15 Marzo 2023

Il “governo” dell’acqua entra nel XXI secolo

L’acqua dolce è diventata una risorsa scarsa, anche al Nord. Mentre l’Europa chiede nuovi impegni sugli inquinanti e sul riuso. Serve allora una strategia che dia indirizzi coerenti per affrontare la situazione in un’ottica di medio-lungo termine.

L’intervento di Donato Berardi su Lavoce.info.

Il “problema acqua” dagli inizi del Novecento agli anni Novanta

La primavera e l’estate del 2022 ci hanno regalato un assaggio delle conseguenze di un clima che cambia. Ne avevamo già parlato su lavoce.info. Il 2023 si annuncia già peggiore perché, salvo un rinforzo delle piogge primaverili, è molto probabile che gli effetti della scarsità d’acqua saranno ancora più intensi. Ne abbiamo i primi sentori: il Po a Torino ha una portata inferiore del 35 per cento rispetto ai livelli già bassi del 2022; autobotti portano l’acqua potabile nei paesi montani del Cuneese e del Verbano e c’è chi lancia l’allarme “rubinetti asciutti” per 3,5 milioni di italiani.

Chi ha visitato la città di Matera sa che, in tempi antichi, gli abitanti si erano prodigati per scavare una enorme vasca nel tufo, il Palombaro Lungo, proprio sotto il centro cittadino: una cisterna per raccogliere l’acqua piovana. Una testimonianza di come alcune aree del nostro paese siano abituate a convivere con la scarsità idrica; conosciamo il problema e abbiamo le capacità per approntare soluzioni di adattamento.

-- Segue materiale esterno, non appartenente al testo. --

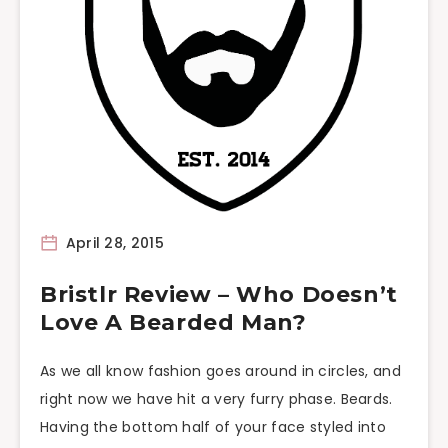
April 28, 2015
Bristlr Review – Who Doesn’t
Love A Bearded Man?
As we all know fashion goes around in circles, and
right now we have hit a very furry phase. Beards.
Having the bottom half of your face styled into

Una preoccupazione, quella della mancanza di acqua, che già agli inizi del Novecento aveva condotto alla nascita di adduttrici e acquedotti interregionali. L’Acquedotto pugliese è nato in questa prospettiva: dare l’acqua a una regione, la Puglia, che ne è povera; anni dopo la diga di Ridracoli, nell’Appennino tosco-romagnolo viene realizzata per placare la sete di una vasta area della Riviera romagnola, ponendo le premesse per lo sviluppo in una zona che oggi ospita milioni di presenze turistiche.

È un percorso che nel secondo dopoguerra è stato rafforzato e sostenuto dagli interventi della Cassa del Mezzogiorno con la realizzazione di dighe, interconnessioni e invasi: un modello che è stato la salvezza del Sud Italia e che andrebbe riproposto anche nelle regioni del Nord, per equilibrare le diverse disponibilità di acqua.

Quello che è successo dopo è storia recente. Alla metà degli anni Novanta la legge Galli ha indicato la via della gestione industriale del ciclo dell’acqua, basata su ambiti territoriali ottimali, sull’abbandono delle gestioni dirette da parte dei comuni e la sostituzione della tariffa alle tasse per finanziare il servizio, così da costruire un legame chiaro e diretto (corrispettivo, direbbero i giuristi) tra la qualità e la quantità del servizio goduto e il suo costo. Un percorso nel quale sono stati fatti molti passi avanti, soprattutto con la regolazione Arera, ma che ancora non può dirsi compiuto. Un percorso che ha un limite: è focalizzato sul perimetro degli usi civili, i cittadini e le attività economiche che gravitano intorno alle aree urbane, e non contempla la scarsità della risorsa e la necessità di regolamentare gli altri usi, in particolare quello agricolo e industriale, che da sempre sono rimasti ai margini del perimetro, e che, anche quando coinvolti, hanno sempre goduto di tariffe agevolate.